View Single Post
  #59   Report Post  
Posted to microsoft.public.excel.programming,microsoft.public.excel
Robert Baer Robert Baer is offline
external usenet poster
 
Posts: 93
Default Read (and parse) file on the web CORRECTION#2

Auric__ wrote:
Robert Baer wrote:

Auric__ wrote:
Robert Baer wrote:

PS: i found WGET to be non-useful (a) it truncates the filename (b) it
buggers it to partial gibberish.

Then you must be using a bad version, or perhaps have something wrong
with your .wgetrc. I've been using wget for around 10 years, and never
had anything like those issues unless I pass bad options.

Know nothing about .wgetrc;


Don't worry about it. It can be used to set default behaviors but every entry
can be replicated via switches.

am in Win2K cmd line, and the batch file
used is:
H:
CD\Win2K_WORK\OIL4LESS\LLCDOCS\FED app\FBA stuff

wget --no-check-certificate --output-document=5960_002.TXT
--output-file=log002.TXT
https://www.nsncenter.com/NSNSearch?...d%20%22ELECTRO
N%20TUBE%22&PageNumber=2


That wget line performs as expected for me: 5960_002.TXT contains valid HTML
(although I haven't made any attempt to check the data; it looks like most of
the page is CSS) and log002.TXT is a typical wget log of a successful
transfer.

As for truncating the filenames, if I remove the --output-document switch,
the filename I get is

NSNSearch@q=5960%20regulator%20and%20%22ELECTRON%2 0TUBE%22&PageNumber=2

PAUSE

The SourceForge site offered a Zip which was supposed to be complete,


If you're talking about GNUwin32, that version is years out of date.

but none of the created folders had an EXE (tried Win2K, WinXP, Win7).
Found SofTonic offering only a plain jane wget.exe, which i am using,
so that may be a buggered version.


Never even heard of them.

Suggestions?


I'm using 1.16.3. No idea where I got it.

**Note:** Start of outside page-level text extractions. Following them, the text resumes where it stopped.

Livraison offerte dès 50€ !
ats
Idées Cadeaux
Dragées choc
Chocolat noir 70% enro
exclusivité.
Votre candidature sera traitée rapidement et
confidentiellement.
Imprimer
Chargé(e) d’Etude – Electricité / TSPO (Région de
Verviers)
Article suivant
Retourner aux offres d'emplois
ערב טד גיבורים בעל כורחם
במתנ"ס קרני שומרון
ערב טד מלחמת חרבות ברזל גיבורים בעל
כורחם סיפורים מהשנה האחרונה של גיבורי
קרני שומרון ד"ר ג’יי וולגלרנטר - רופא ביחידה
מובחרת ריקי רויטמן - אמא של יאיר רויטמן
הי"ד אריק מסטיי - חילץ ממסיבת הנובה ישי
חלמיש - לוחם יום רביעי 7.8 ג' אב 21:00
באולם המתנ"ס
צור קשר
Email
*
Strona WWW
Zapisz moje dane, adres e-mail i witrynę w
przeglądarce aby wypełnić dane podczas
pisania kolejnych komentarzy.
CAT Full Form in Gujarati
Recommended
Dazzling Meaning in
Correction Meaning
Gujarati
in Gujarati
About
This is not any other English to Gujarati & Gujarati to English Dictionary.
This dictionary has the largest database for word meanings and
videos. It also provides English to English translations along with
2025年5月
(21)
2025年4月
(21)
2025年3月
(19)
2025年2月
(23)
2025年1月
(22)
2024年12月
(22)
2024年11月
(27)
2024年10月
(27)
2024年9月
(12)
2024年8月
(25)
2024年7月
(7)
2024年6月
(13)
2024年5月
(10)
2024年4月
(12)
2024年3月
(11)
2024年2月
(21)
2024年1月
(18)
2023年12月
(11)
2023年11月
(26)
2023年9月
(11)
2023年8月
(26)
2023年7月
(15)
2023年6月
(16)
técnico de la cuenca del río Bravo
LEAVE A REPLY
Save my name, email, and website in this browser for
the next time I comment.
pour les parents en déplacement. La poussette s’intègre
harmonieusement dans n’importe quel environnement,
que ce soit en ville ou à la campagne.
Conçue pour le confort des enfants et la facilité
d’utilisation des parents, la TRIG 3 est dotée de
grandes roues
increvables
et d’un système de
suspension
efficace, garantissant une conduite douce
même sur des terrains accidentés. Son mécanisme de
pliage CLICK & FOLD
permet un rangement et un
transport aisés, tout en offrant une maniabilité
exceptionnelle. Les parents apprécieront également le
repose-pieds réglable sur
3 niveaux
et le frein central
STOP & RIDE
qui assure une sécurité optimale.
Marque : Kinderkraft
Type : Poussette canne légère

The batch file that I use for downloading looks like this:

call wget --no-check-certificate -x -c -e robots=off -i new.txt %*

-x Always create directories (e.g. http://a.b.c/1/2.txt - .\a.b.c\1\2.txt).
-c Continue interrupted downloads.
-e Do this .wgetrc thing (in this case, ignore the robots.txt file).
-i Read list of filenames from the following file ("new.txt" because that's
the default name for a new file in my file manager).

I use the -i switch so I don't have to worry about escaping characters or %
vs %%. Whatever's in the text file is exactly what it looks for. (If you go
this route, it's one file per line.)

You must have a different version of Wget; whatever i do on the
command line,including the "trick" of restrict-file-names=nocontrol, i
get a buggered path name plus the response &PageNumber not recognized.
Exactly same results in Win2K, WinXP or in Win7.

Yes, i used GNUwin32 as SourceForge "complete" of Wget had no EXE.
Is there some other (compiled, complete) source i should get?